The task: Can you copy the records below word for word, leaving out the pictures?

[Figure understanding records]
^^^^^^^^^^^^^^^^

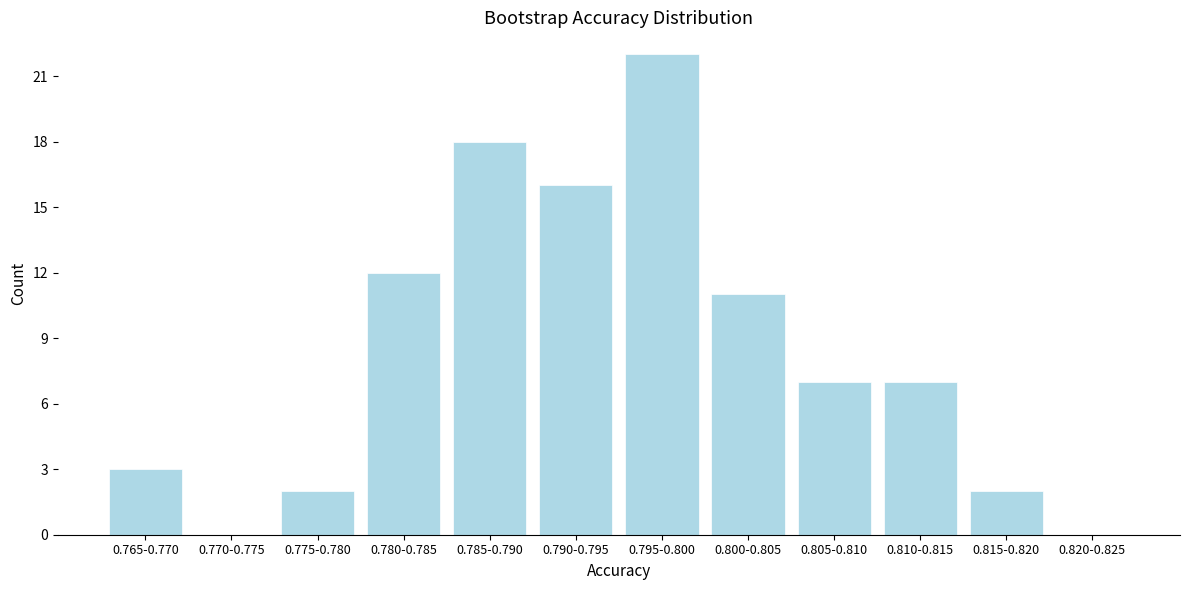

Reading right to left, transcribe all the data shown in this chart.

0.820-0.825=0	0.815-0.820=2	0.810-0.815=7	0.805-0.810=7	0.800-0.805=11	0.795-0.800=22	0.790-0.795=16	0.785-0.790=18	0.780-0.785=12	0.775-0.780=2	0.770-0.775=0	0.765-0.770=3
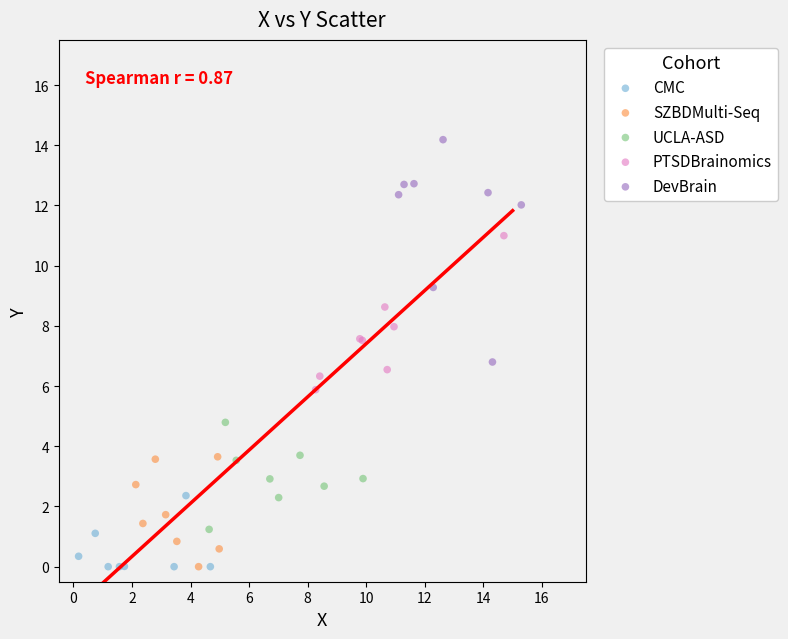

Which series has the largest Y range (max minus min)?

DevBrain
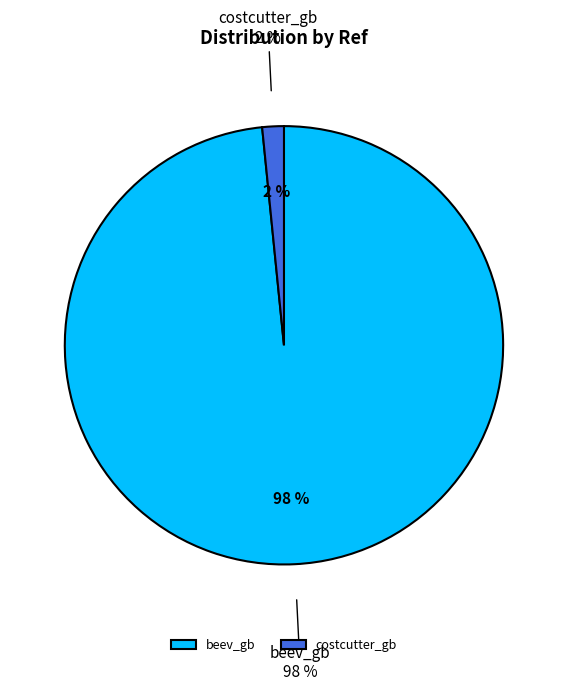

Which category has the biggest portion of the pie?

beev_gb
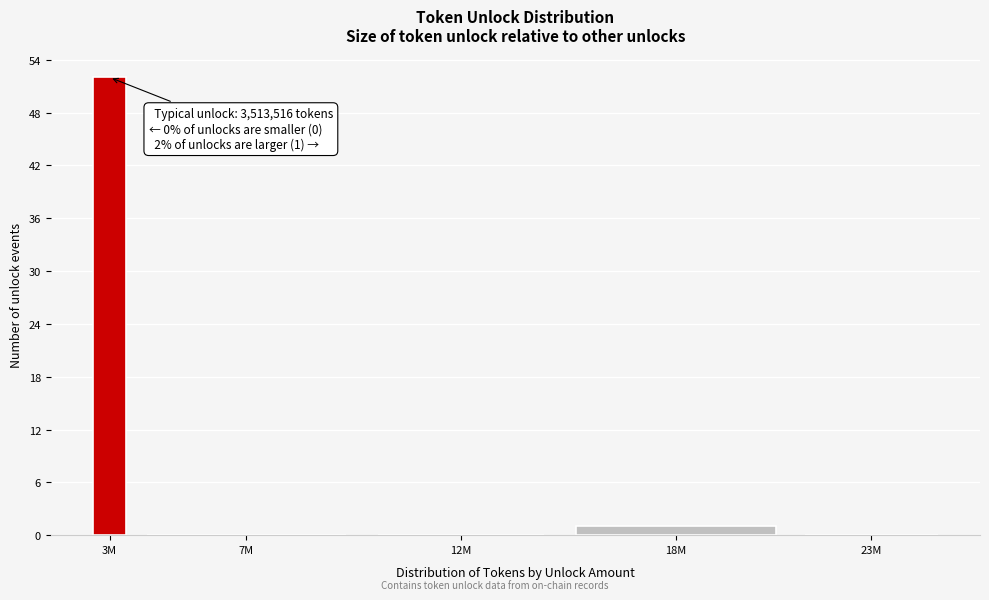

Reading right to left, list all the values displayed in this chart.

23M=0	18M=1	12M=0	7M=0	3M=52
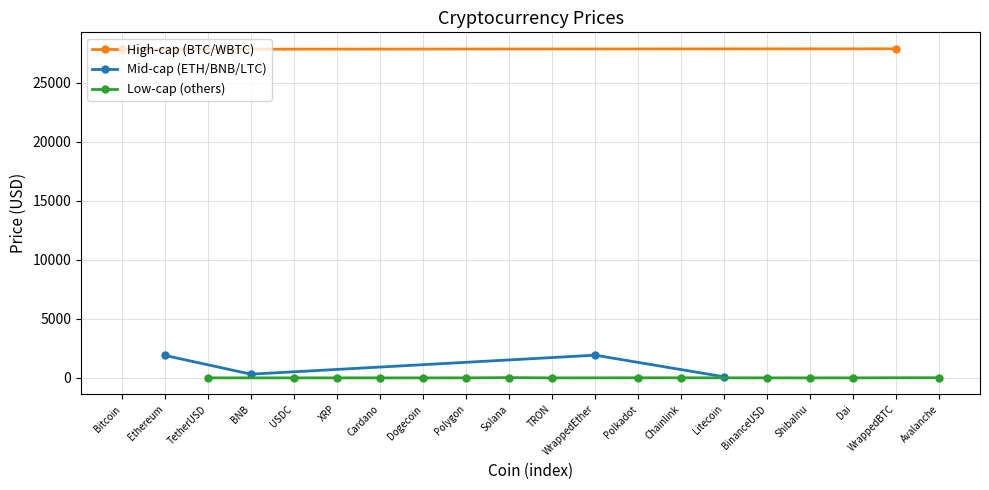

What is the value of the 3rd point from the left?

1.0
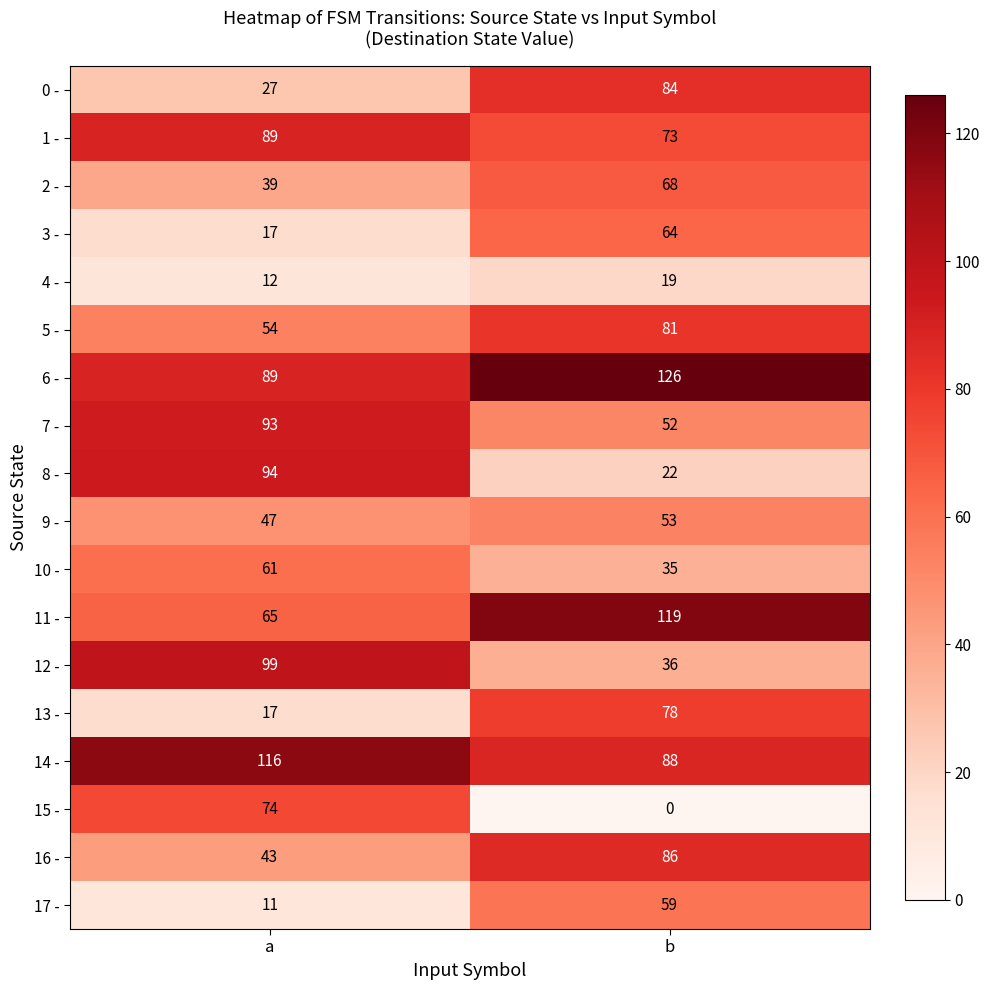

What is the sum of all 16 - values?

129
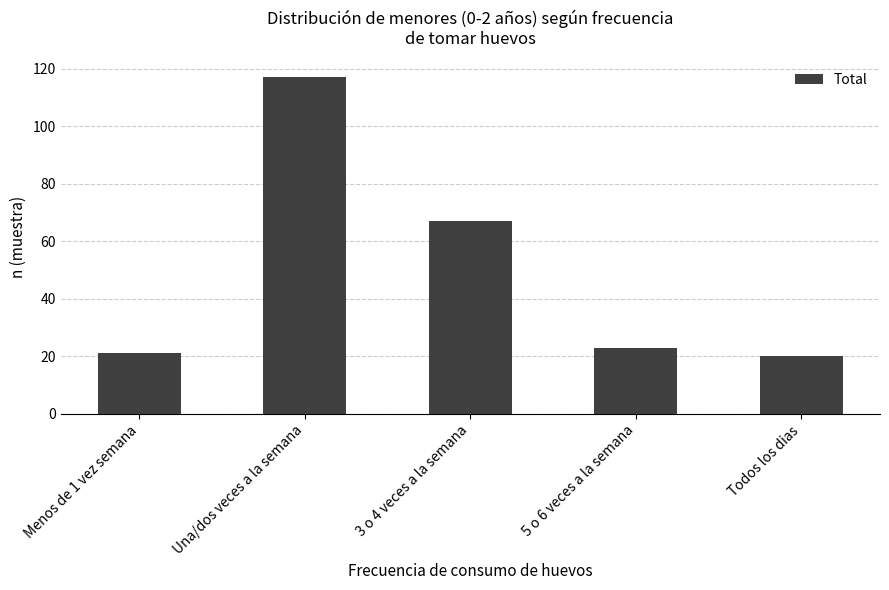

What position from the left is 3 o 4 veces a la semana?

3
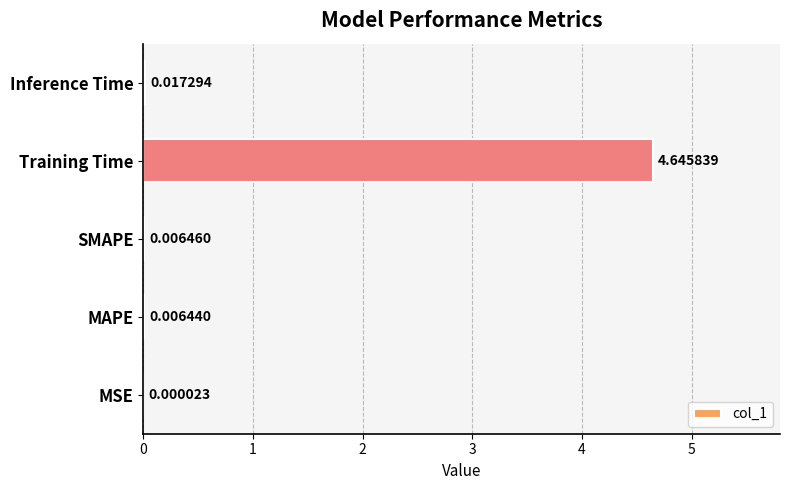

What is the sum of all values?

4.7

^^^^^^^^^^^^^^^^

Your response:
Reading right to left, transcribe all the data shown in this chart.

0.820-0.825=0	0.815-0.820=2	0.810-0.815=7	0.805-0.810=7	0.800-0.805=11	0.795-0.800=22	0.790-0.795=16	0.785-0.790=18	0.780-0.785=12	0.775-0.780=2	0.770-0.775=0	0.765-0.770=3

Which series has the largest Y range (max minus min)?

DevBrain

Which category has the biggest portion of the pie?

beev_gb

Reading right to left, list all the values displayed in this chart.

23M=0	18M=1	12M=0	7M=0	3M=52

What is the value of the 3rd point from the left?

1.0

What is the sum of all 16 - values?

129

What position from the left is 3 o 4 veces a la semana?

3

What is the sum of all values?

4.7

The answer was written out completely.